The city’s parks board voted recently to replace downtown trick-or-treating with more crowd-controlled activities, such as a costume contest or a Halloween-themed film, because of safety issues. The event typically results in long lines of trick-or-treaters snaking down Spring Street, and board members are worried that the crowd could increase with the opening of the Big Four Bridge.

Mayor Mike Moore acknowledged the concerns but said he is working on a compromise to ensure the event goes on.

“I think we need to remember who the mayor is of the city, and although Parks Authority may believe they have the authority to cancel Downtown Halloween in Jeff, they do not,” he told the News and Tribune ( ).

Moore said he doesn’t think the crowd will be unmanageable because of the bridge opening, and he said he’s spoken with the owner of a Clarksville auto dealership about funding the event if the Parks Authority won’t.

Dealership owner Chris Coyle grew up in Jeffersonville and said he likes to get involved in several events in the city each year.

Coyle said he’d want to make sure safety concerns were addressed before sponsoring trick-or-treating.

He suggested dividing the candy lines into multiple segments and filling the beds of pickup trucks with sweets.

“You get the traffic in, you get the traffic back over the bridge and everyone’s happy,” Coyle said.

He said complaints about how the event was managed have been raised in the past, and he doesn’t want his name associated with an event that could “blow up” in a negative way.
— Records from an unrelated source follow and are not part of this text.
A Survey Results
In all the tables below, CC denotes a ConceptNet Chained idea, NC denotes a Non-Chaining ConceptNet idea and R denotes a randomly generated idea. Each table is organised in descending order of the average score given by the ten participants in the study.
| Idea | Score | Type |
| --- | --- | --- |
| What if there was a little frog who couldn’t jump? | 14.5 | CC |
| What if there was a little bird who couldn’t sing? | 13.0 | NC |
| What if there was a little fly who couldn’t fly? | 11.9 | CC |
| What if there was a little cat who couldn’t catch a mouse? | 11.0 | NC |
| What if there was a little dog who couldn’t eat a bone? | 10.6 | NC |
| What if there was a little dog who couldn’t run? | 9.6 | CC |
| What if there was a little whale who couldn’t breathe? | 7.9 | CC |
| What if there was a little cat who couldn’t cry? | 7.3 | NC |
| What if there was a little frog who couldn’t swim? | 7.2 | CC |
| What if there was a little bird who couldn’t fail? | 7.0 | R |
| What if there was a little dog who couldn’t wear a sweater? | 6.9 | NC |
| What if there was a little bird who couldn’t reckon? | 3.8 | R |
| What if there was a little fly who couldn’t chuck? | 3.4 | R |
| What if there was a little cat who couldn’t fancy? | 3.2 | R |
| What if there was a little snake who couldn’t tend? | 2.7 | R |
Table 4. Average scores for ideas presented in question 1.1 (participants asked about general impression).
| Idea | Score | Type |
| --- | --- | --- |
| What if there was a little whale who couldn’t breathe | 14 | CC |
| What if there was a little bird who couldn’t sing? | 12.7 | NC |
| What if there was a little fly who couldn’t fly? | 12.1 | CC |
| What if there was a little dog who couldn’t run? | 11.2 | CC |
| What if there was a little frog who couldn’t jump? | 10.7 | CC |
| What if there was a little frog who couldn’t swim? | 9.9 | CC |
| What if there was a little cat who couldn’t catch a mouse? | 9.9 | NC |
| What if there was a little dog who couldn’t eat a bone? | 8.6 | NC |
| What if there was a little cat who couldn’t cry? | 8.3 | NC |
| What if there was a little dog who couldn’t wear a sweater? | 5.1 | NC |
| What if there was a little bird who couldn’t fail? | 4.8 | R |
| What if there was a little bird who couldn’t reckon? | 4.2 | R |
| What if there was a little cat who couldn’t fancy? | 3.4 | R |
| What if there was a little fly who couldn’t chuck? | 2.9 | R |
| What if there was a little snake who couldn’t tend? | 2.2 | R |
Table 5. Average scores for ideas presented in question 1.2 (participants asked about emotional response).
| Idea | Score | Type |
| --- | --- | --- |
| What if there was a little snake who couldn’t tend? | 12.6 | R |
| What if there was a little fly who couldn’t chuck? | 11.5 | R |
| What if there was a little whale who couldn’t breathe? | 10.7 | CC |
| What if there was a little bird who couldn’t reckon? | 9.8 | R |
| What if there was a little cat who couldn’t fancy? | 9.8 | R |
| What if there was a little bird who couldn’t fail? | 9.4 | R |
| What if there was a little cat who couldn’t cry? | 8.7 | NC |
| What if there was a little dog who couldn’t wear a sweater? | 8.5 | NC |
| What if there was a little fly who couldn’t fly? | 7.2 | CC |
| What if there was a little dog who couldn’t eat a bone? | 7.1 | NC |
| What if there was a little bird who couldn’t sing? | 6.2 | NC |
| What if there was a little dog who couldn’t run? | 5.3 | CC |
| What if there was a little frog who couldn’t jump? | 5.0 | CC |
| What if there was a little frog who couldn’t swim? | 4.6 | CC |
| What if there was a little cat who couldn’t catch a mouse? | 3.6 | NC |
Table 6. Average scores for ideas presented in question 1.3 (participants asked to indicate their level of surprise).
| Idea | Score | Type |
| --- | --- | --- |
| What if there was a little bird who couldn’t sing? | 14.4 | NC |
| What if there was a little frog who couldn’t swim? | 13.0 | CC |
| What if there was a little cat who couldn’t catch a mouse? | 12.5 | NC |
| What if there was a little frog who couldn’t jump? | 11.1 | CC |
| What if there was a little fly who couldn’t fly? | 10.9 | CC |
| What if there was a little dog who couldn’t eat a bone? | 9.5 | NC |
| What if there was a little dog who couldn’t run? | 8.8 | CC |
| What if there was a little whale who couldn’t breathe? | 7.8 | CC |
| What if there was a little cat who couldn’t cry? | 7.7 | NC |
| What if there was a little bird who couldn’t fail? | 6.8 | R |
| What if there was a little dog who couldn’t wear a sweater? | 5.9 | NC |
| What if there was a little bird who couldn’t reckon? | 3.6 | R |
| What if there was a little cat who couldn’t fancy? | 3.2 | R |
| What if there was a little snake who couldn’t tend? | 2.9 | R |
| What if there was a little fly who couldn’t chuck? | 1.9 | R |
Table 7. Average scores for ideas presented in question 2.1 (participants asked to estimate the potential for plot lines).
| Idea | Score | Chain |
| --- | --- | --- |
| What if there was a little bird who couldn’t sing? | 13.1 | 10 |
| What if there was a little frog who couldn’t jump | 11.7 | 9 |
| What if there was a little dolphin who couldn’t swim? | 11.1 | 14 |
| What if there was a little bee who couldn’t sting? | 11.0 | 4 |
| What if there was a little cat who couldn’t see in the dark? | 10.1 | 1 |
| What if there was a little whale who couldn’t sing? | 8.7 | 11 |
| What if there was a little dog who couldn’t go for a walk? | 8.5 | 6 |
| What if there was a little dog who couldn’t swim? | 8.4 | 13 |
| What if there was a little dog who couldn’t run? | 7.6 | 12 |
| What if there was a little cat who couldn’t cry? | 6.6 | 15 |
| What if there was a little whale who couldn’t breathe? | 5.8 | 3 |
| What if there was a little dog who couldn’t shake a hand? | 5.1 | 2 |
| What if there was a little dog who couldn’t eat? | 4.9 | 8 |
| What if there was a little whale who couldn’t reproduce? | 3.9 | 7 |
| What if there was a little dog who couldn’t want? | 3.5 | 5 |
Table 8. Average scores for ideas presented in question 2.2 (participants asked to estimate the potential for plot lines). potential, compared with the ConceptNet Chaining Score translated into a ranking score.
“If we can make something together where everyone wins on this thing, we’d certainly be interested in (funding it),” he said.

Parks Authority member Lisa Gill said the board isn’t opposed to handing out candy but instead wants to ensure improvements are made. She noted that lines were backed up for blocks last year with only 15 minutes left in the event and that organizers nearly ran out of candy.

“We’re just trying to tweak it a little bit to where it’s manageable,” she said. “We all love the event.”